Conversely, as we move towards deep-in-the-money (ITM) options to the left, IV spikes to 2.19 at the $2.50 strike. This increase in IV at both ends of the volatility smile indicates that traders are recognizing the tail risk associated with cryptocurrencies. When the decentralized asset market corrects, it often does so dramatically.
Another aspect to consider is that with elevated IV at both ends, sophisticated traders are incentivized to sell options to capture the rich premiums. Data on options flow, focusing on significant trades likely made by institutions, shows substantial volumes of both sold puts and calls.
In summary, while retail traders may be making directional bets, institutional players seem to be capitalizing on the enthusiasm in the options market.
Analysts Express Optimism with Caution
Currently, Wall Street analysts unanimously rate RIOT stock as a strong buy, comprising six strong buy recommendations, one moderate buy, and one hold. Notably, no sell ratings have been issued.
The median price target stands at $18.61, implying a 70% increase from Friday’s closing price. The highest target is set at $24, indicating a potential 119% upside. However, the lowest target is a concerning $6, suggesting a potential 45% loss.
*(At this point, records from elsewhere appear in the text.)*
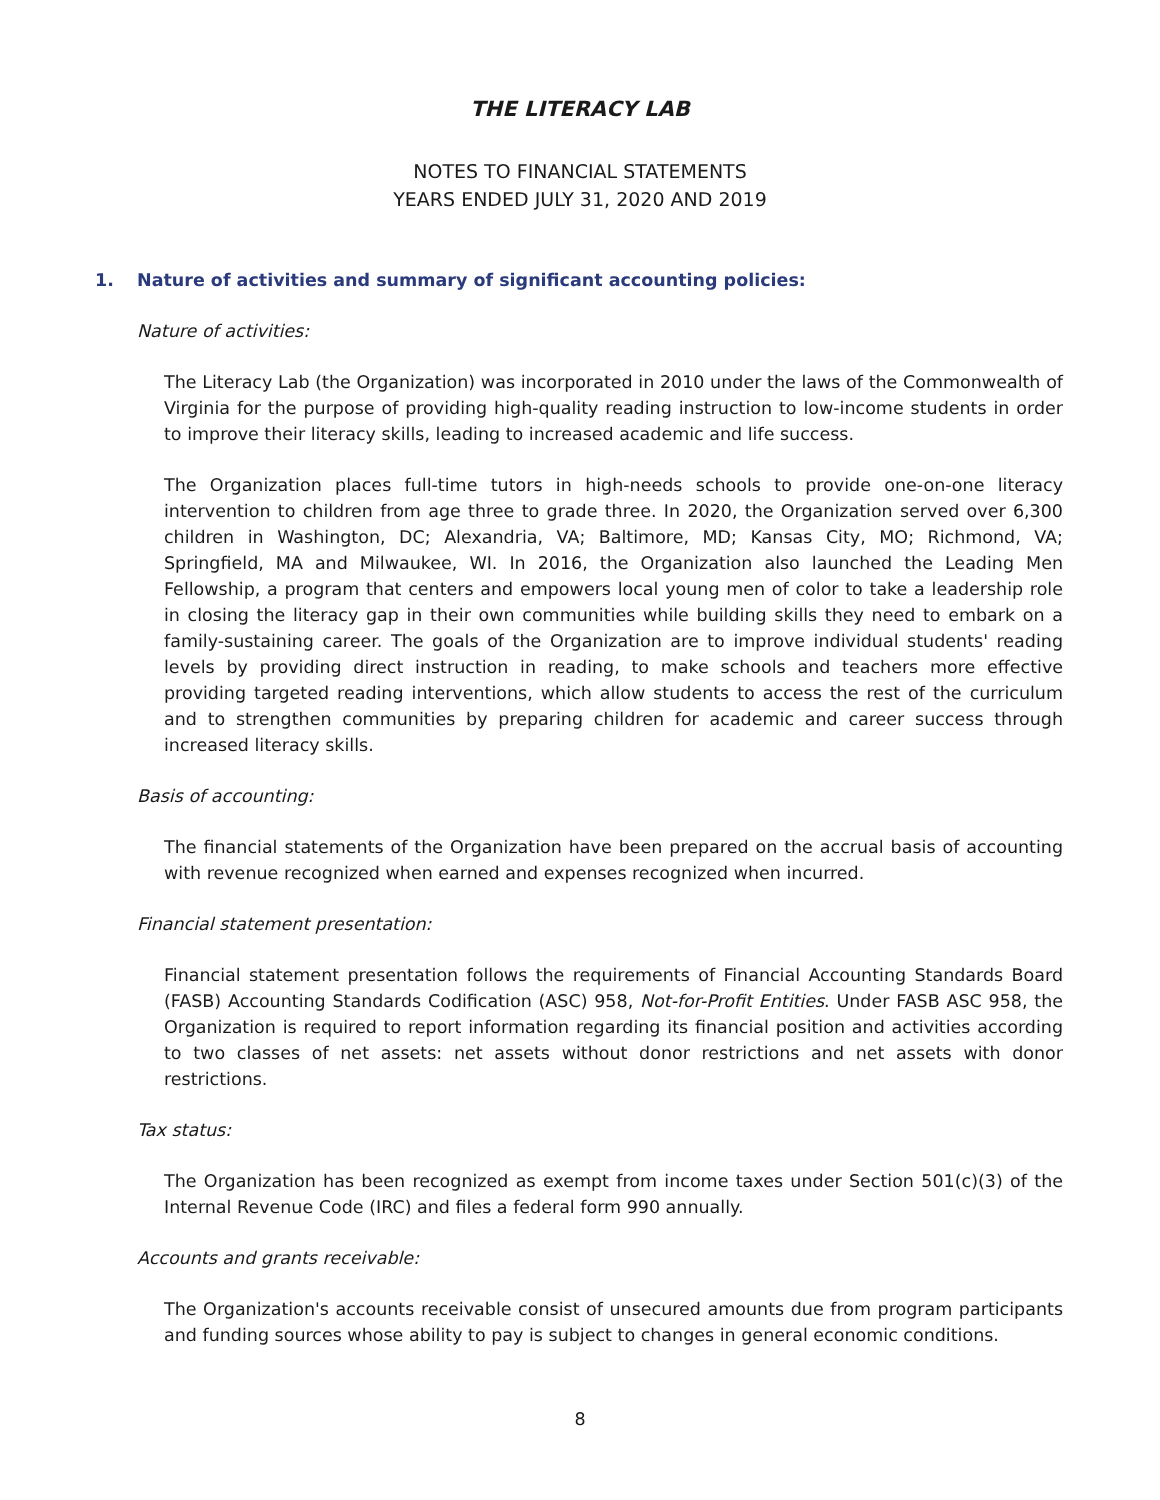THE LITERACY LAB
NOTES TO FINANCIAL STATEMENTS
YEARS ENDED JULY 31, 2020 AND 2019
1. Nature of activities and summary of significant accounting policies:
Nature of activities:
The Literacy Lab (the Organization) was incorporated in 2010 under the laws of the Commonwealth of Virginia for the purpose of providing high-quality reading instruction to low-income students in order to improve their literacy skills, leading to increased academic and life success.
The Organization places full-time tutors in high-needs schools to provide one-on-one literacy intervention to children from age three to grade three. In 2020, the Organization served over 6,300 children in Washington, DC; Alexandria, VA; Baltimore, MD; Kansas City, MO; Richmond, VA; Springfield, MA and Milwaukee, WI. In 2016, the Organization also launched the Leading Men Fellowship, a program that centers and empowers local young men of color to take a leadership role in closing the literacy gap in their own communities while building skills they need to embark on a family-sustaining career. The goals of the Organization are to improve individual students' reading levels by providing direct instruction in reading, to make schools and teachers more effective providing targeted reading interventions, which allow students to access the rest of the curriculum and to strengthen communities by preparing children for academic and career success through increased literacy skills.
Basis of accounting:
The financial statements of the Organization have been prepared on the accrual basis of accounting with revenue recognized when earned and expenses recognized when incurred.
Financial statement presentation:
Financial statement presentation follows the requirements of Financial Accounting Standards Board (FASB) Accounting Standards Codification (ASC) 958, Not-for-Profit Entities. Under FASB ASC 958, the Organization is required to report information regarding its financial position and activities according to two classes of net assets: net assets without donor restrictions and net assets with donor restrictions.
Tax status:
The Organization has been recognized as exempt from income taxes under Section 501(c)(3) of the Internal Revenue Code (IRC) and files a federal form 990 annually.
Accounts and grants receivable:
The Organization's accounts receivable consist of unsecured amounts due from program participants and funding sources whose ability to pay is subject to changes in general economic conditions.
8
Given these divergent opinions, RIOT stock represents a high-risk proposition.
In other words, if you choose to invest in Riot, it’s advisable to employ sophisticated options and strategies to navigate the market. Otherwise, you may find yourself at a disadvantage when facing institutional investors leveraging the elevated IV.
Regarding the broader crypto sector, the outlook appears challenging for bulls. With households under financial strain and policymakers contemplating future interest rate hikes, a cautious and skeptical approach may be the wisest course of action.